• Work to be completed: The output is the lines below from the one with "width:1000px; height:15px; background:#2e2e2e;" through the one with "position:absolute; left:8px; top:2px;", both included, printed exactly and with no other line.

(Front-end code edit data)
▬▬▬▬▬▬▬▬▬▬
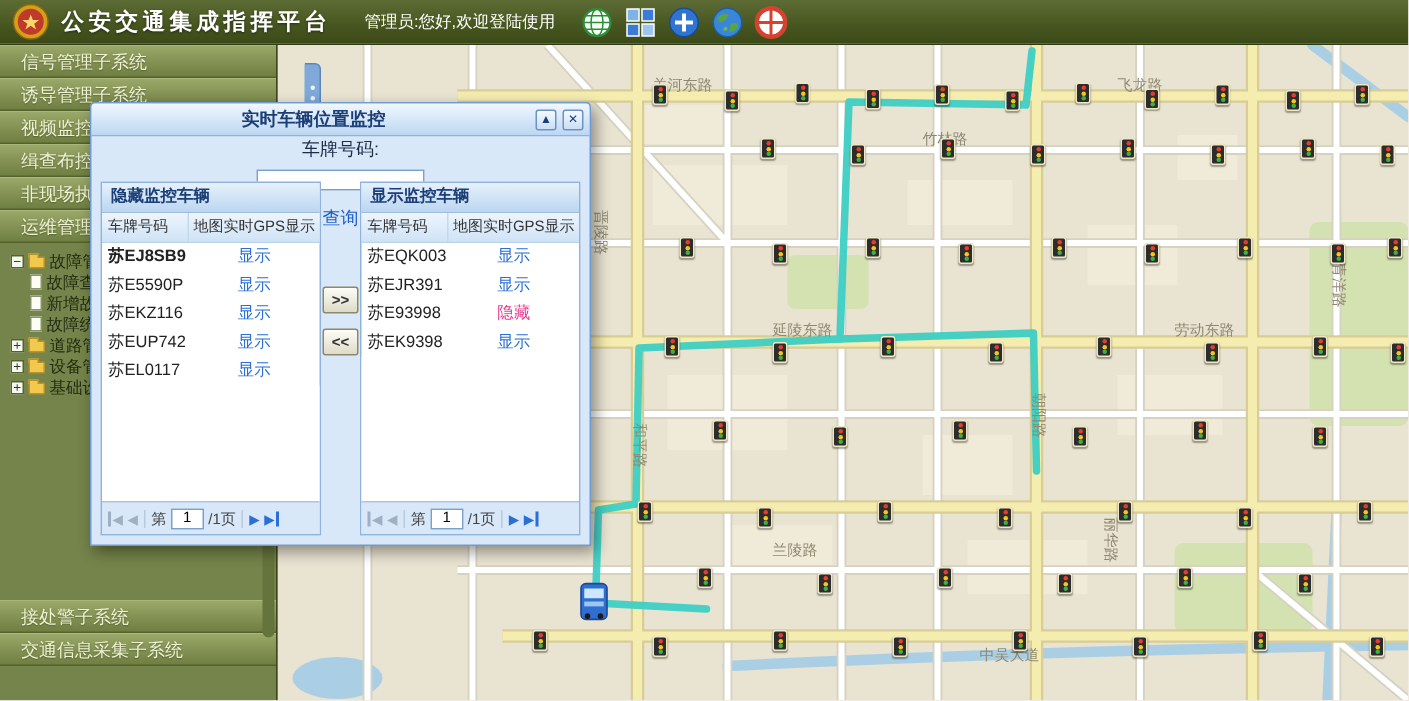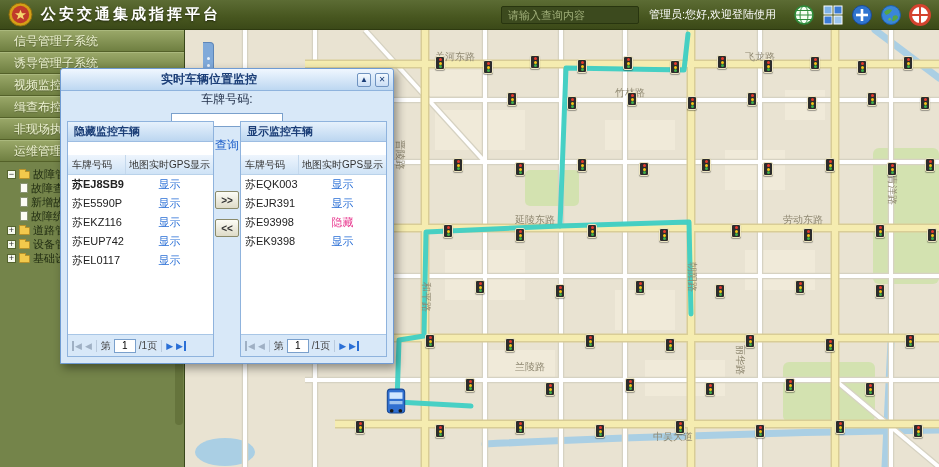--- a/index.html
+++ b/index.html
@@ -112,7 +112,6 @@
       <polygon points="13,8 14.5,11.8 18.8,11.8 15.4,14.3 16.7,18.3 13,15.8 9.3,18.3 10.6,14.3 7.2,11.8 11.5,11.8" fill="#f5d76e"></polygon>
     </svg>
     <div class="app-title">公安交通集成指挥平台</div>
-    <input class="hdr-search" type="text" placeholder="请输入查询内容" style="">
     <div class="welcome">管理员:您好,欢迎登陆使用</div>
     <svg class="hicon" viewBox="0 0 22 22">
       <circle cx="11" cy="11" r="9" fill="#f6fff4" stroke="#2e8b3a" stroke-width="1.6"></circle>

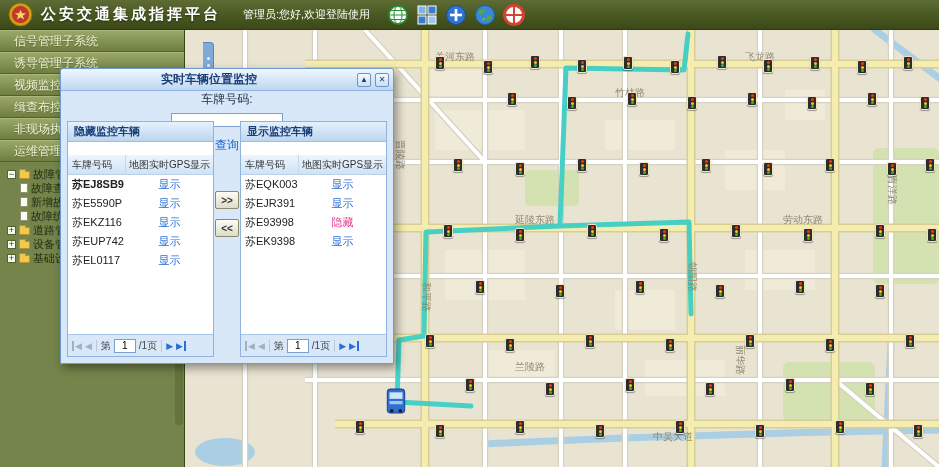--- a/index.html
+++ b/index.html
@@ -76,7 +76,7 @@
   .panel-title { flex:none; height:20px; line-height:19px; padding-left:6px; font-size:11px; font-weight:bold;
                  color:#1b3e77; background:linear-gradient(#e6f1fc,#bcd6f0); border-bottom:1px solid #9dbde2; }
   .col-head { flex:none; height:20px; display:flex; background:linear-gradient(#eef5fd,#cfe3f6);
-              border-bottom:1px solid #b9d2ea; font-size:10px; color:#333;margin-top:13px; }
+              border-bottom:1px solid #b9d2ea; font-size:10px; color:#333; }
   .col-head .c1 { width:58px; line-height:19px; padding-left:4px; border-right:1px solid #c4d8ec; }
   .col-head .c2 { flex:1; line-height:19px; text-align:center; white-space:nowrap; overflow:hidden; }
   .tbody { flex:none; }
▬▬▬▬▬▬▬▬▬▬
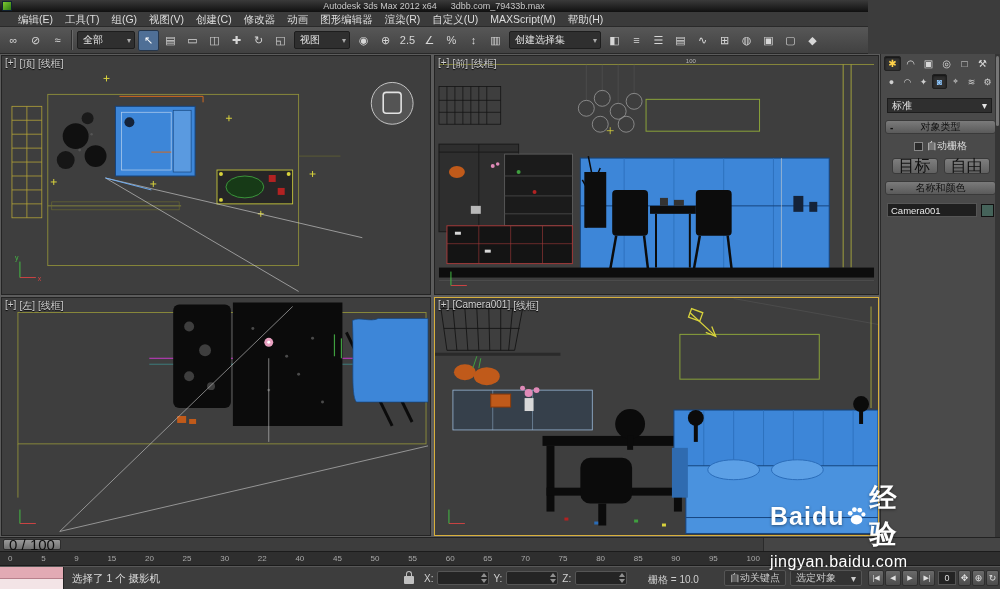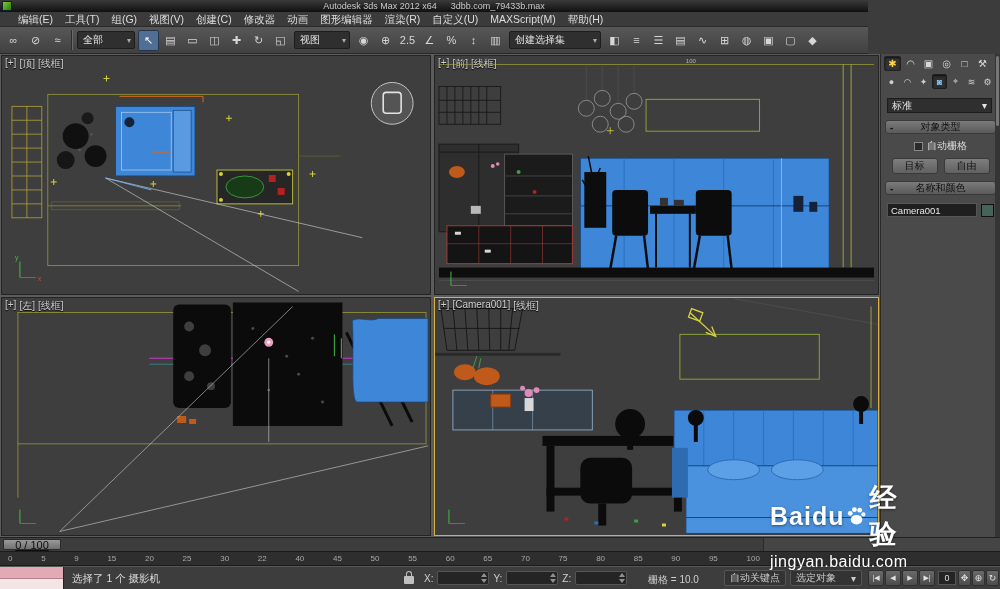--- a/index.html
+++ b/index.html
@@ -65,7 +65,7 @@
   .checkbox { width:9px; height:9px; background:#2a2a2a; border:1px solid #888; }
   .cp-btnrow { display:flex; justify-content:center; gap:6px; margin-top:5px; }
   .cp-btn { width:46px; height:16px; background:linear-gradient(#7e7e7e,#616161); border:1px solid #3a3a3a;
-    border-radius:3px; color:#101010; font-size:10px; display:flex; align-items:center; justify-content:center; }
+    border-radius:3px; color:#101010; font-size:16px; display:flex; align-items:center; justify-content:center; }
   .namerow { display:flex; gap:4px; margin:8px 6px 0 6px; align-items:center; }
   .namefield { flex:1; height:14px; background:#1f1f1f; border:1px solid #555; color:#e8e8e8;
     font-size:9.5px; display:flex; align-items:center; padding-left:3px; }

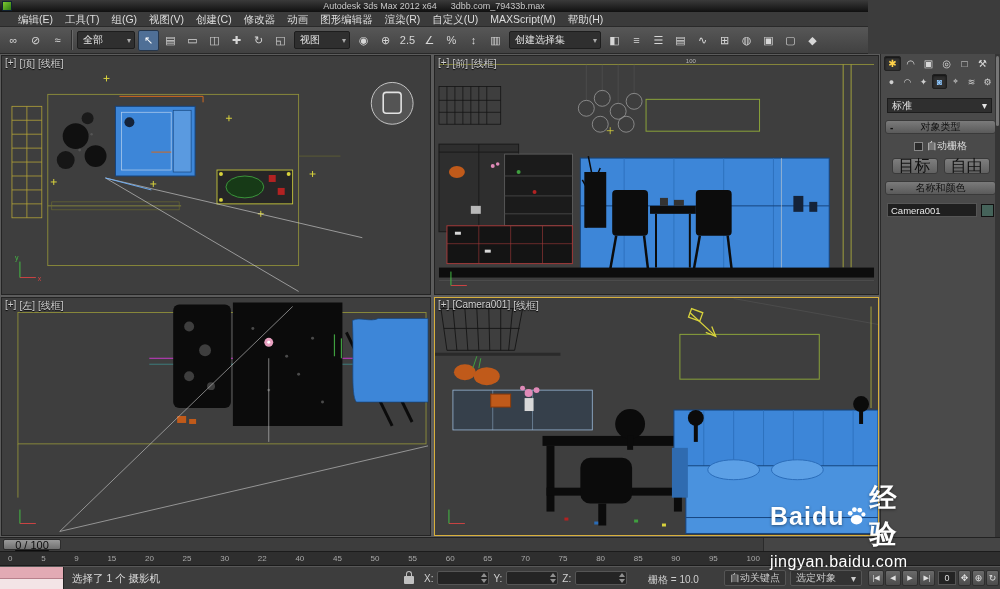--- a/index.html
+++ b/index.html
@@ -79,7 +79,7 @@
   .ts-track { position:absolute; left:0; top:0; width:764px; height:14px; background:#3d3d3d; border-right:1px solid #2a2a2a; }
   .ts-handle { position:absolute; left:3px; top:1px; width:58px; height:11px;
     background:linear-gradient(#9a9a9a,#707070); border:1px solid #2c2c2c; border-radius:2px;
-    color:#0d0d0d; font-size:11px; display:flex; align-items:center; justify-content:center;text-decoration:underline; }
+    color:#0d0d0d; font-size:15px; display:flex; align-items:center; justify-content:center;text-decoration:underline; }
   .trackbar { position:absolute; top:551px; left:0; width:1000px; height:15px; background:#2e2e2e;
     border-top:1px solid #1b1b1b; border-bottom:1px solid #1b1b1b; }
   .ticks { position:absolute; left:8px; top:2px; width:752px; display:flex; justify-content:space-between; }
▬▬▬▬▬▬▬▬▬▬
• Exercise answer:
   .trackbar { position:absolute; top:551px; left:0; width:1000px; height:15px; background:#2e2e2e;
     border-top:1px solid #1b1b1b; border-bottom:1px solid #1b1b1b; }
   .ticks { position:absolute; left:8px; top:2px; width:752px; display:flex; justify-content:space-between; }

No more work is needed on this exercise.